Ancien hôtel des Trésoriers de la Sainte-Chapelle
Vestige gothique flamboyant du Berry, le portail de l'hôtel des Trésoriers de la Sainte-Chapelle de Bourges incarne la grandeur des institutions royales du XVe siècle, érigé en 1418 par Arnoul Belin pour la Sainte-Chapelle du Palais.
Histoire
Au cœur de Bourges, ville-palimpseste dont chaque pierre raconte plusieurs siècles d'histoire, le portail de l'ancien hôtel des Trésoriers de la Sainte-Chapelle constitue l'un de ces vestiges discrets qui concentrent en eux une charge historique et symbolique exceptionnelle. Seul rescapé d'un ensemble architectural disparu, ce portail du premier quart du XVe siècle témoigne de la splendeur de l'administration palatiale bourgeoise à l'époque où la ville rivalisait avec Paris pour le titre de capitale du royaume.
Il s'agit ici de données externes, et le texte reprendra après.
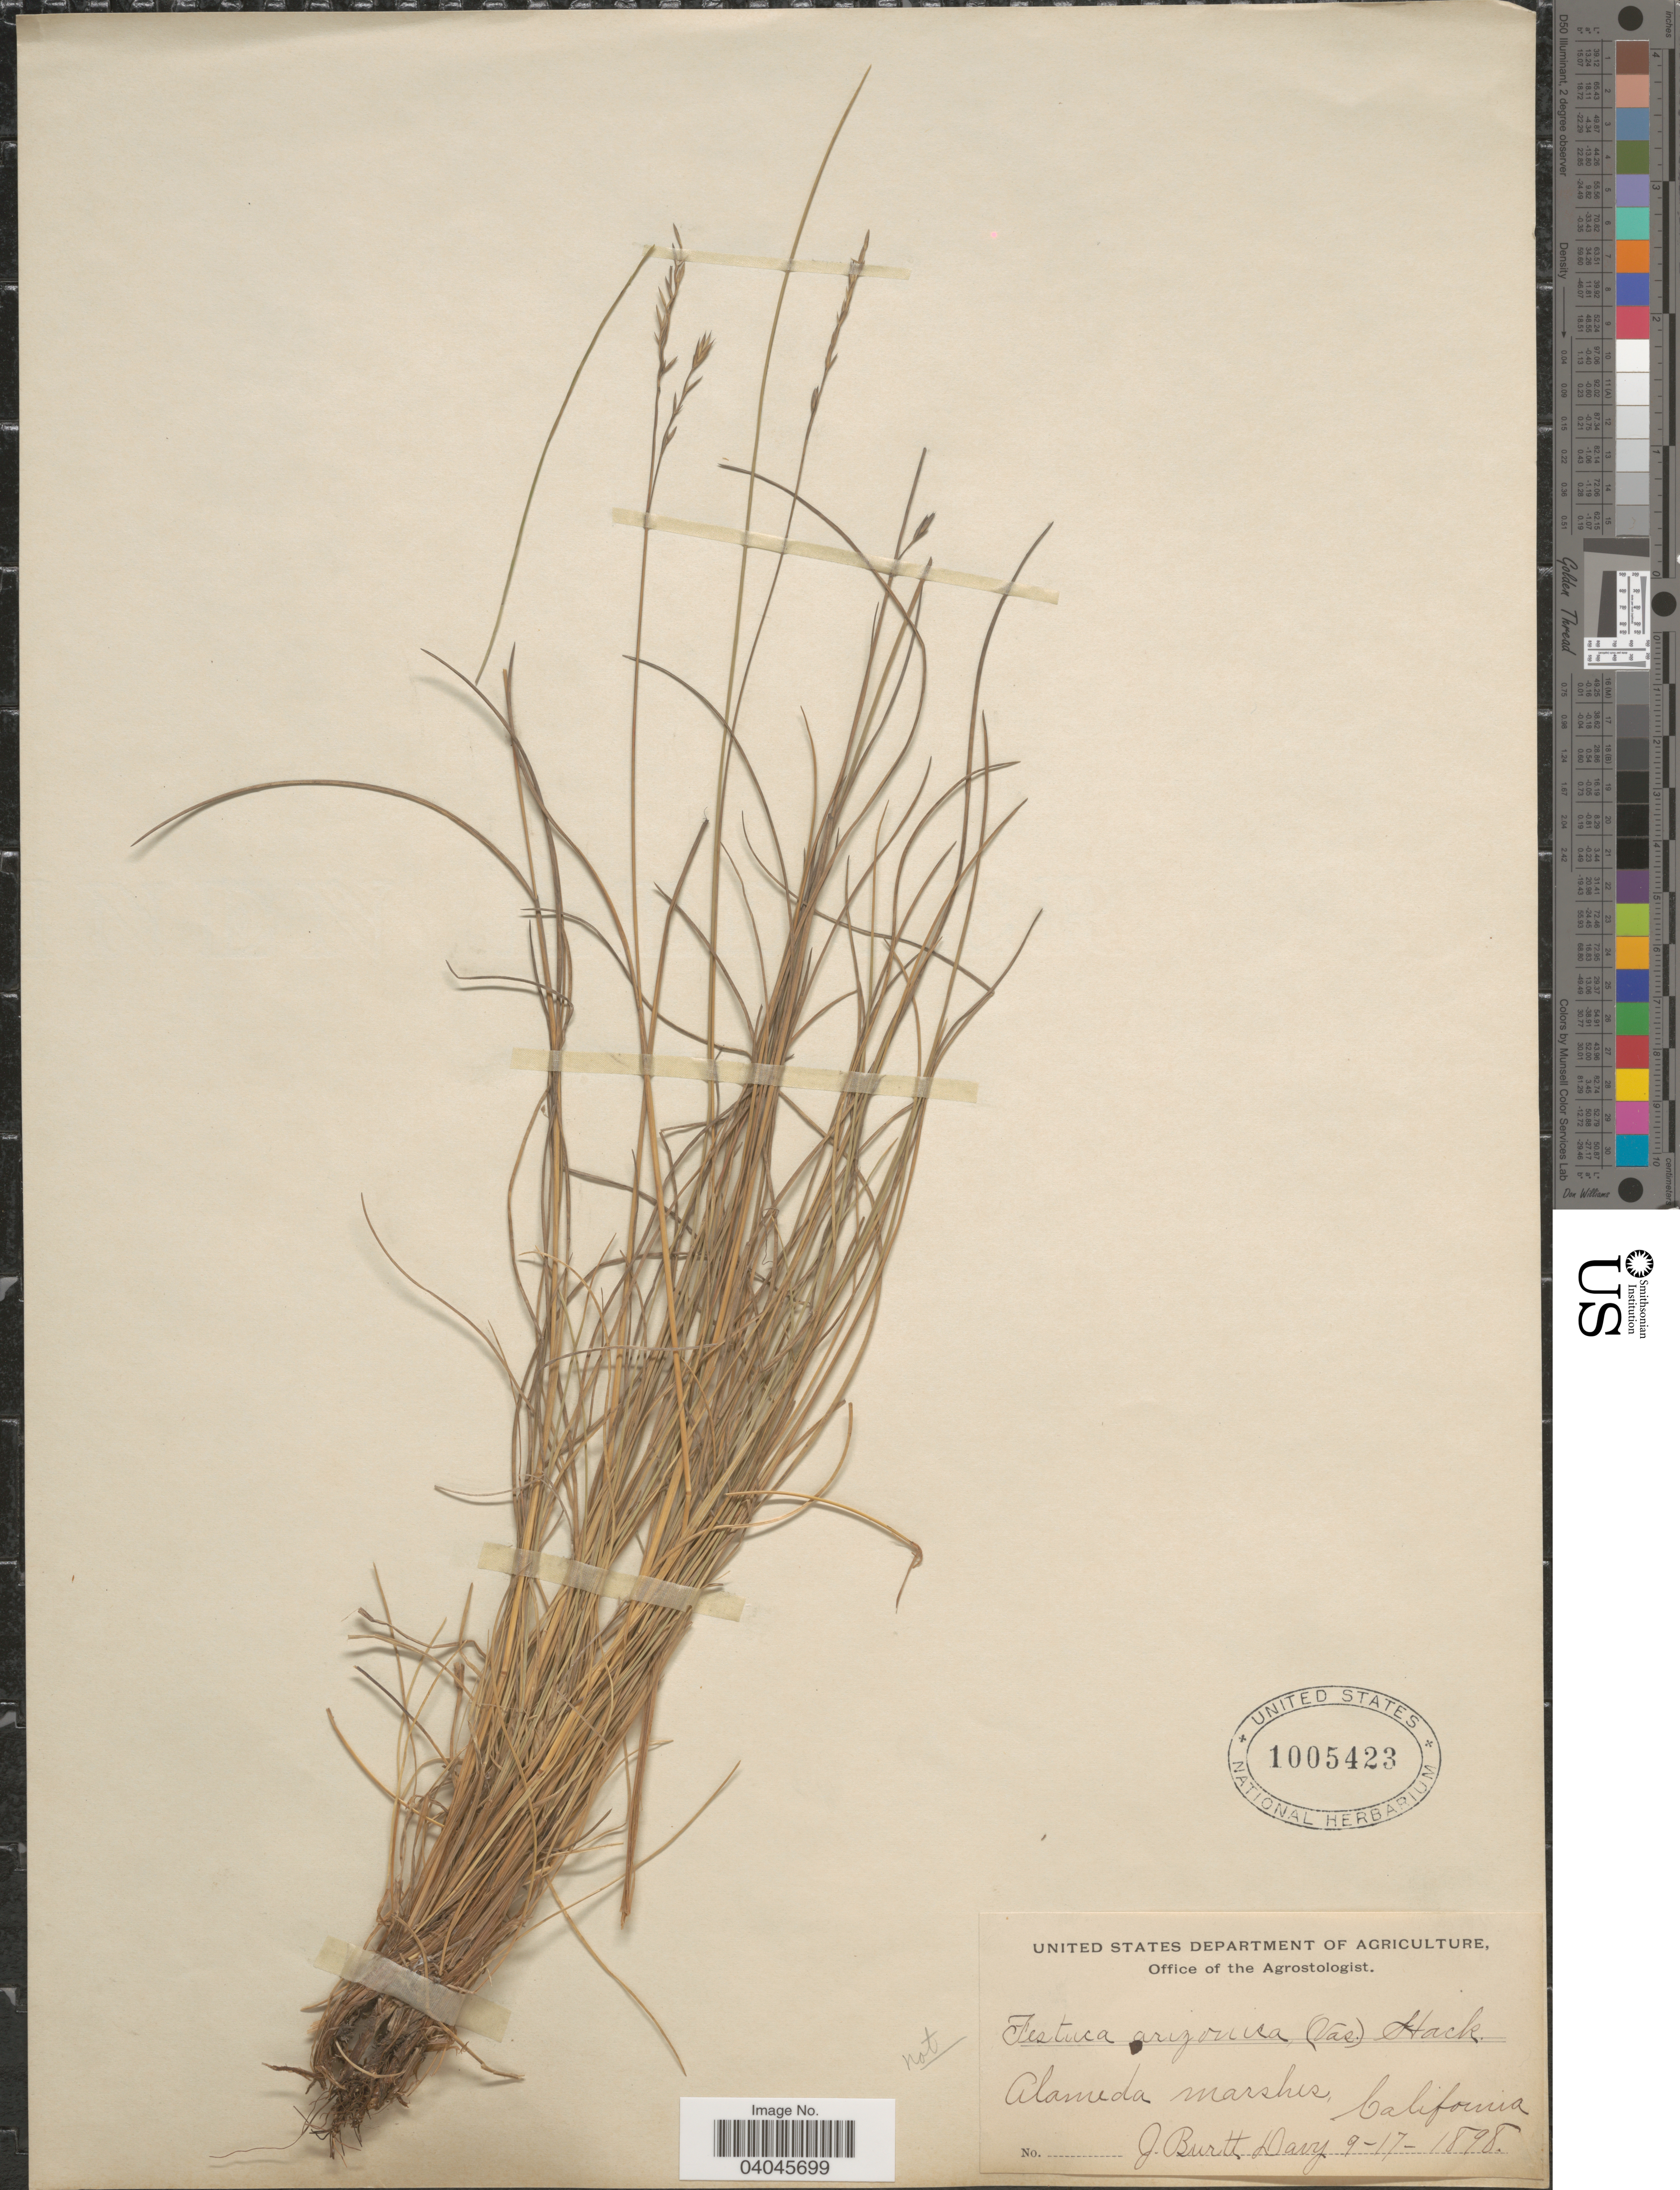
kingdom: Plantae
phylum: Tracheophyta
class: Liliopsida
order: Poales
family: Poaceae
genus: Festuca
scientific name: Festuca rubra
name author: L.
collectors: J. Burtt Davy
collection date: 1898-09-17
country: United States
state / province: California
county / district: Alameda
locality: Alameda marshes.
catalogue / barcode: US 1005423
Ce qui rend ce monument singulier, c'est précisément sa qualité de fragment : il ne s'agit pas d'une ruine romantique mais d'un élément architectonique d'une précision et d'une élégance remarquables, signature d'une époque où les officiers royaux investissaient leur prestige dans la pierre. Le portail gothique flamboyant, avec ses moulures délicatement ouvragées et ses arcs caractéristiques du style en vogue à l'orée du XVe siècle, parle encore avec éloquence de la sophistication du milieu des grands commis de l'État berruyer. Pour le visiteur, s'arrêter devant ce portail revient à se tenir au seuil d'un monde évanoui : celui des Trésoriers de la Sainte-Chapelle, gardiens des finances et des reliques du Palais de Bourges sous le duc Jean de Berry et ses successeurs. On imagine aisément Arnoul Belin franchissant ce seuil ouvragé, conscient d'inscrire sa mémoire dans la durée par cette inscription fondatrice aujourd'hui presque illisible. Inséré dans le tissu urbain dense du vieux Bourges, à proximité de la cathédrale Saint-Étienne et des hôtels particuliers de la grande bourgeoisie médiévale et Renaissance, ce portail s'apprécie également dans son contexte urbain. Bourges offre en effet une concentration exceptionnelle de monuments civils médiévaux — le palais Jacques-Cœur en tête —, et la déambulation dans ses rues permet de tisser des liens entre ces témoins d'un même âge d'or.
Architecture
Le portail est le seul élément conservé de l'hôtel, mais il constitue à lui seul un specimen remarquable de l'architecture civile gothique flamboyante du Berry au début du XVe siècle. Comme beaucoup de portails d'hôtels de la même époque, il devait articuler le domaine privé de l'officier avec la voie publique, assumant une fonction à la fois fonctionnelle et représentative. Le style flamboyant, caractérisé par ses arcs en accolade, ses moulures en gorges et baguettes superposées et ses décors végétaux ou géométriques stylisés, est pleinement lisible dans cet ouvrage. Les chapiteaux et les bases des colonnes engagées encadrant le passage révèlent le soin apporté aux détails ornementaux, signe d'un atelier qualifié travaillant probablement pour plusieurs commanditaires berruyers contemporains. La pierre calcaire locale, abondante dans le sous-sol du Berry, constitue le matériau principal, donnant au portail sa teinte claire caractéristique. L'inscription fondatrice, bien qu'aujourd'hui très effacée, occupait vraisemblablement un bandeau ou un linteau inscrit dans la composition générale du portail, selon une pratique courante pour les édifices civils de prestige au XVe siècle. Cette intégration épigraphique souligne la dimension mémorielle et institutionnelle de l'ensemble : l'hôtel n'était pas seulement une résidence, mais une déclaration d'existence gravée dans la pierre pour la postérité.